Введение в закон критерия «неспособности лица по своему состоянию» дать согласие на лечение может на практике привести к злоупотреблениям в толковании такой неспособности, что требует дополнительных гарантий защиты прав «непротестующих» пациентов. В этой связи требование об извещении законным представителем органа опеки и попечительства о принятом решении об оказании психиатрической помощи без согласия самого пациента вряд ли будет достаточной мерой защиты его интересов. Представляется, что такая мера будет работать только при условии четких этических и профессиональных стандартов среди самого психиатрического сообщества [ Например, путем составления мотивированного заключения врача, оказывающего психиатрическую помощь, относительно неспособности пациента дать согласие на медицинское вмешательство с последующей проверкой таких случаев этическим комитетом больницы или диспансера. ]. Это также требует и создания предусмотренной ст. 38 Закона службы защиты прав пациентов психиатрических стационаров.

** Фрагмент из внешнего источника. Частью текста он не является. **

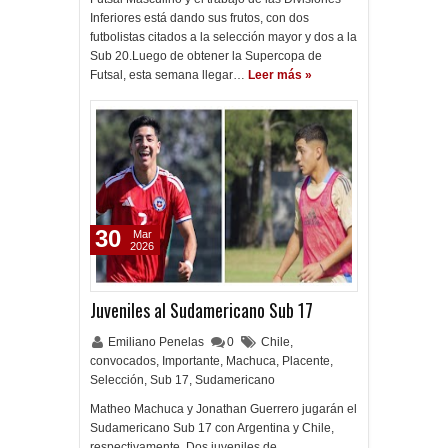
Inferiores está dando sus frutos, con dos
futbolistas citados a la selección mayor y dos a la
Sub 20.Luego de obtener la Supercopa de
Futsal, esta semana llegar…
Leer más »
30
Mar
2026
Juveniles al Sudamericano Sub 17
Emiliano Penelas
0
Chile
,
convocados
,
Importante
,
Machuca
,
Placente
,
Selección
,
Sub 17
,
Sudamericano
Matheo Machuca y Jonathan Guerrero jugarán el
Sudamericano Sub 17 con Argentina y Chile,
respectivamente. Dos juveniles de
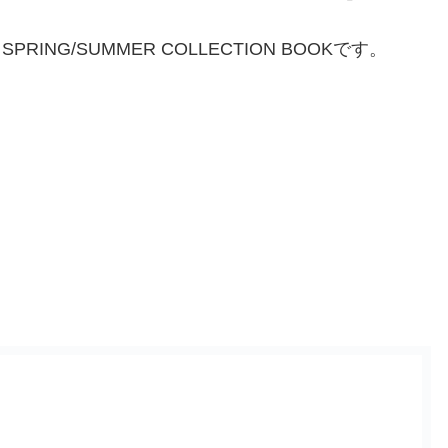
SPRING/SUMMER COLLECTION BOOKです。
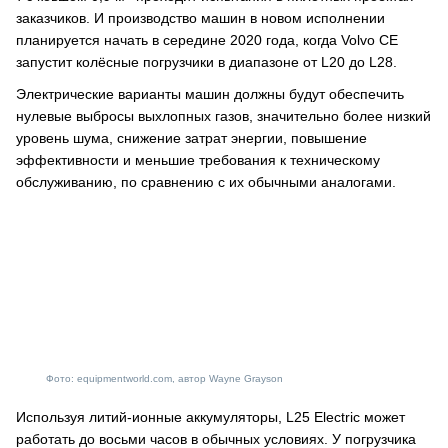
заказчиков. И производство машин в новом исполнении
планируется начать в середине 2020 года, когда Volvo CE
запустит колёсные погрузчики в диапазоне от L20 до L28.
Электрические варианты машин должны будут обеспечить
нулевые выбросы выхлопных газов, значительно более низкий
уровень шума, снижение затрат энергии, повышение
эффективности и меньшие требования к техническому
обслуживанию, по сравнению с их обычными аналогами.
Фото: equipmentworld.com, автор Wayne Grayson
Используя литий-ионные аккумуляторы, L25 Electric может
работать до восьми часов в обычных условиях. У погрузчика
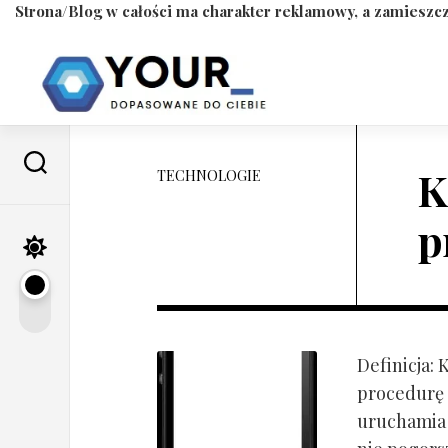
Strona/Blog w całości ma charakter reklamowy, a zamieszcz
Skip
to
content
K
TECHNOLOGIE
p
Definicja:
procedurę 
uruchamia s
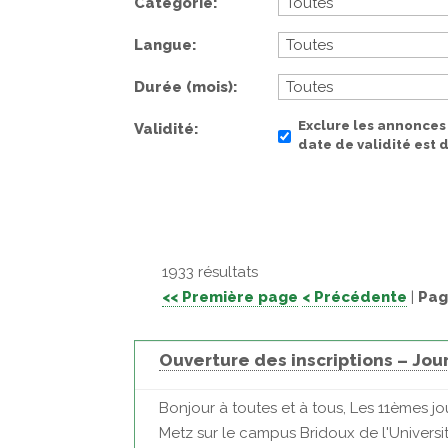
Catégorie
Langue
Durée (mois)
Exclure les annonces
Validité
date de validité est
1933 résultats
<< Première page
< Précédente
|
Pag
Ouverture des inscriptions – Jou
Bonjour à toutes et à tous, Les 11èmes j
Metz sur le campus Bridoux de l'Universit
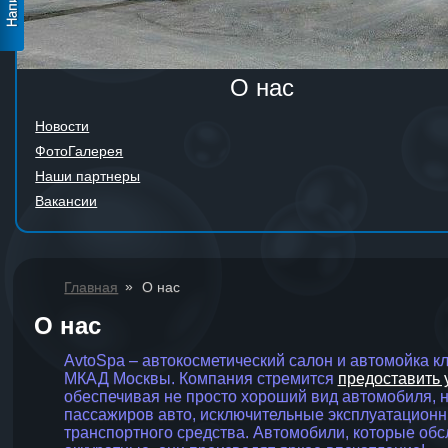
О нас
Новости
ФотоГалерея
Наши партнеры
Вакансии
»
Главная
О нас
О нас
AvtoSpa – автокосметический салон и автомойка 
МКАД Москвы. Компания стремится
предоставить 
обеспечивая не просто хороший вид автомобиля, 
пассажиров авто, исключительные эксплуатационны
транспортного средства. Автомобили, которые обс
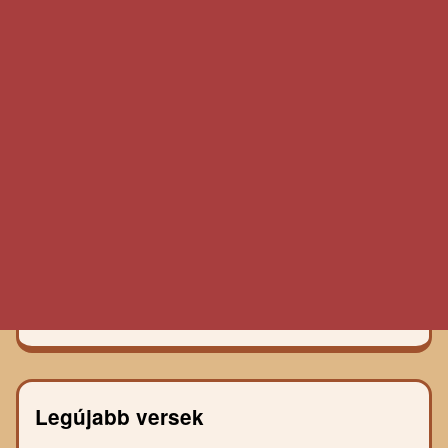
Legújabb versek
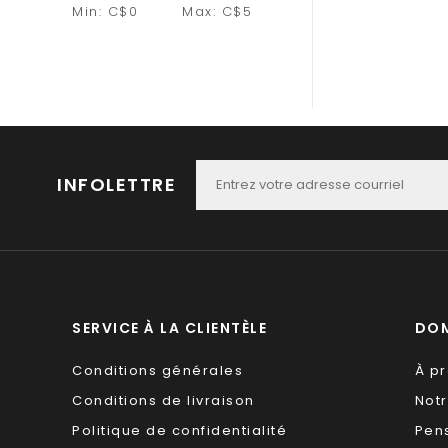
Min: C$
0
Max: C$
5
INFOLETTRE
SERVICE À LA CLIENTÈLE
DOM
Conditions générales
À p
Conditions de livraison
Not
Politique de confidentialité
Pen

Необходимость наличия в законодательстве специальных правовых гарантий в случае госпитализации гражданина, не способного выразить своего отношения к госпитализации (то есть так называемых «непротестующих пациентов»), вытекает из обязательств Российской Федерации согласно ст. 5 Конвенции о защите прав человека и основных свобод. В постановлении по делу H.L. против Соединенного Королевства от 5 октября 2004 г. Европейский Суд по правам человека констатировал нарушение части 1 ст. 5 Конвенции, поскольку в законодательстве не существовало процедурных правил, посредством которых регулировалось содержание в больнице непротестующего пациента, который не обладал дееспособностью, что резко отличалось от системы гарантий, которыми обладали люди, считающиеся содержащимися под стражей. Суд также обратил внимание на то, что не существовало никаких формализованных процедур оформления госпитализации, которые указывали бы, кто может предложить госпитализацию, по каким причинам и на основании каких медицинских или иных заключений и выводов. Не требовалось зафиксировать конкретную цель госпитализации и никаких ограничений в отношении срока или лечения, относящегося к такой госпитализации. Не существовало положений, требующих постоянной клинической оценки сохранения расстройства, требующего принудительной госпитализации. Заявитель не мог воспользоваться помощью представителя, который назначается недобровольно госпитализированным лицам и который мог бы возразить против госпитализации или направить различные заявления. Отсутствие таких процедурных гарантий не позволило защитить интересы заявителя от произвольного ограничения его свободы на основании медицинской необходимости.

В заключение отметим, что уважение автономии воли и вытекающая из этого обязанность выяснения и максимального уважения мнения самого гражданина, независимо от его формальной дееспособности, является важнейшим условием уважительного и гуманного отношения к пациенту, исключающего унижение его человеческого достоинства, как того требует ст. 5 Закона о психиатрической помощи. Законодательные нововведения позволили приблизиться к обеспечению соблюдения данного принципа путем признания ценности самостоятельного выбора каждого пациента, в том числе лишенного дееспособности. Такой же подход в решении личных вопросов должен быть воспринят законодателем и в отношении иных ситуаций, где в настоящее время недееспособный гражданин автоматически утрачивает право самостоятельного выбора исключительно в силу своего формального статуса. Но гораздо важнее, чтобы практика применения закона теми лицами, которые участвуют в оказании социальной и психиатрической помощи, обеспечивала учет желаний и предпочтений самого гражданина, независимо от его юридической дееспособности.